**Exercise instructions**.
Say whether each statement agrees with the text on blog, news and twitter data. Answer yes or no for each, and quote the words from the text that decide it.
(a) The twitter data has the largest file size.
(b) The news data has more words than the blogs.
(c) The longest line, at 40,833 characters, is in the blogs.

**Extract provided**.
BEGIN

Lines >>> Twits have the highest count of lines but the smallest size of the file. Likely because each twit is only 140 characters
Words >>> Blogs have the larger amount of words (surprising) and surpass the number of words in the news. One would expect the news data to have more words because usually are in-depth articles, whereas blogs are usually quick expressions of the blogger’s mind
Line Length >>> Blogs also have the longest line at 40,833 characters
In mobile apps the amount of data that can be downloaded and stored on the device is limited, therefore we need to create a sample of the original data that can be used to create inferences for the algorithm
set.seed(7765287)
size_per_sample = 1000
blogs_sample <- sample(data_blogs,
size = size_per_sample,
replace = TRUE)
news_sample <- sample(data_news,
size = size_per_sample,
replace = TRUE)
twits_sample <- sample(data_twitter,
size = size_per_sample,
replace = TRUE)
samples <- c(blogs_sample,
news_sample,
twits_sample)
paste("Length of samples = ", length(samples))
## [1] "Length of samples = 3000"
writeLines(samples, "samples.txt")
We will use a list of profanity or “bad words” identified in the English language and by browsers (Google, Yahoo, IE, etc).

END

**Material provided**.
BEGIN

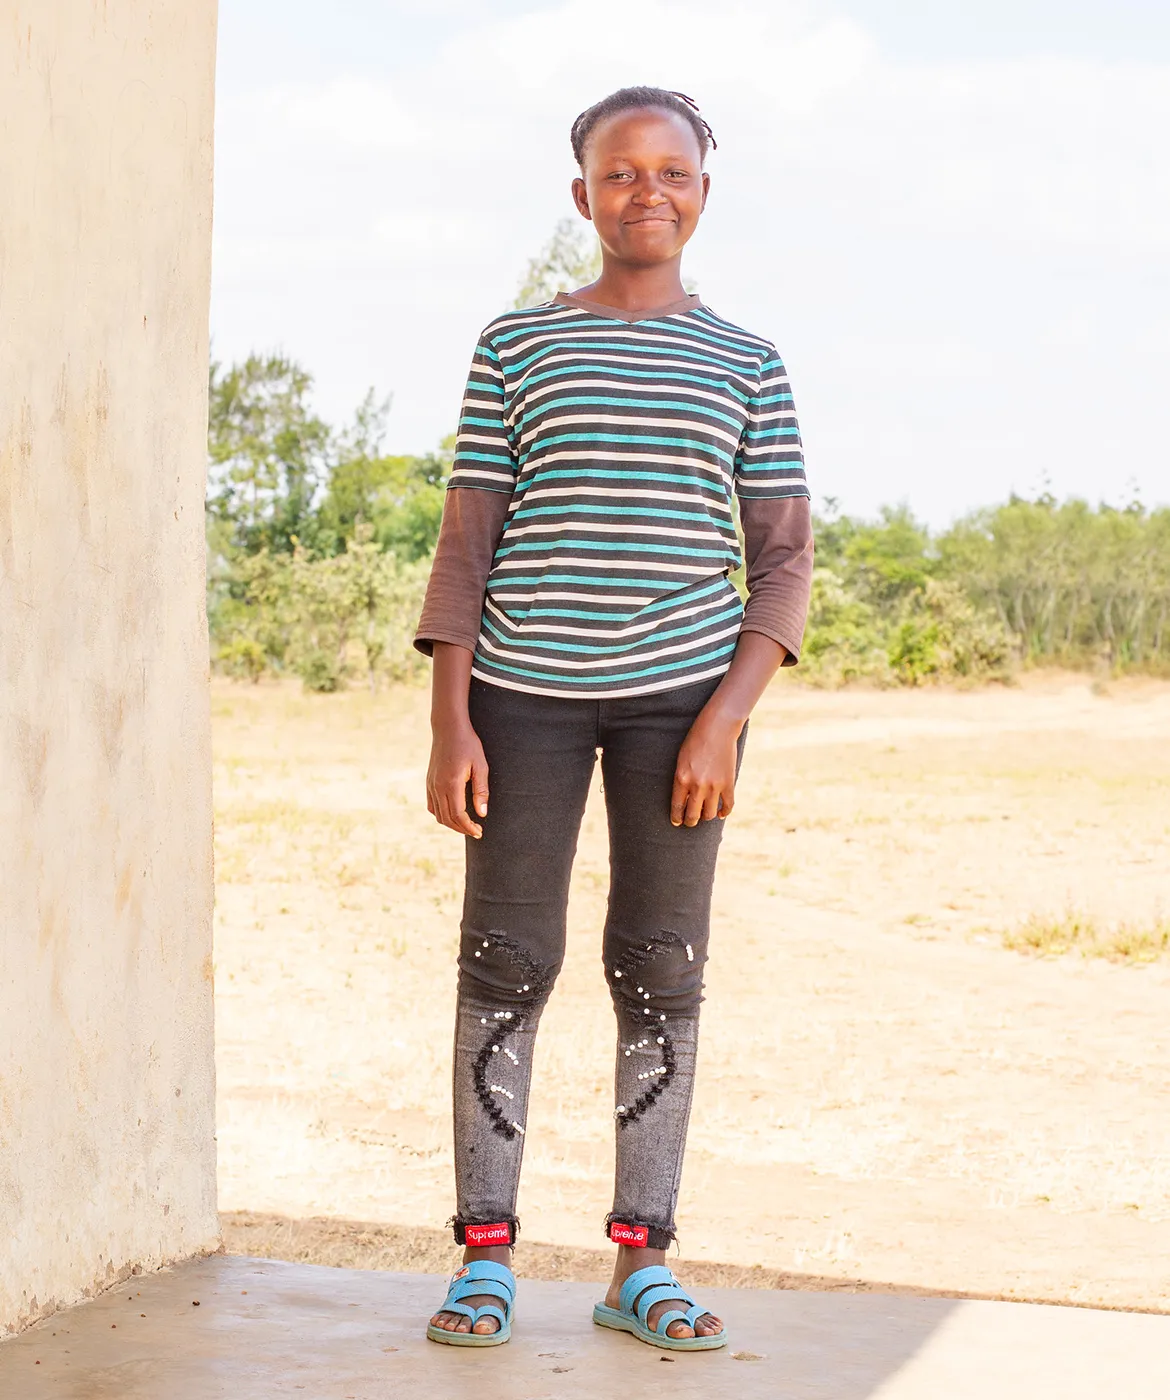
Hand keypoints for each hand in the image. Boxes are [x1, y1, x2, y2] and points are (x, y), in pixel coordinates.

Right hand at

END

**Finished task**.
(a) No: "the smallest size of the file"
(b) No: "Blogs have the larger amount of words (surprising) and surpass the number of words in the news"
(c) Yes: "Blogs also have the longest line at 40,833 characters"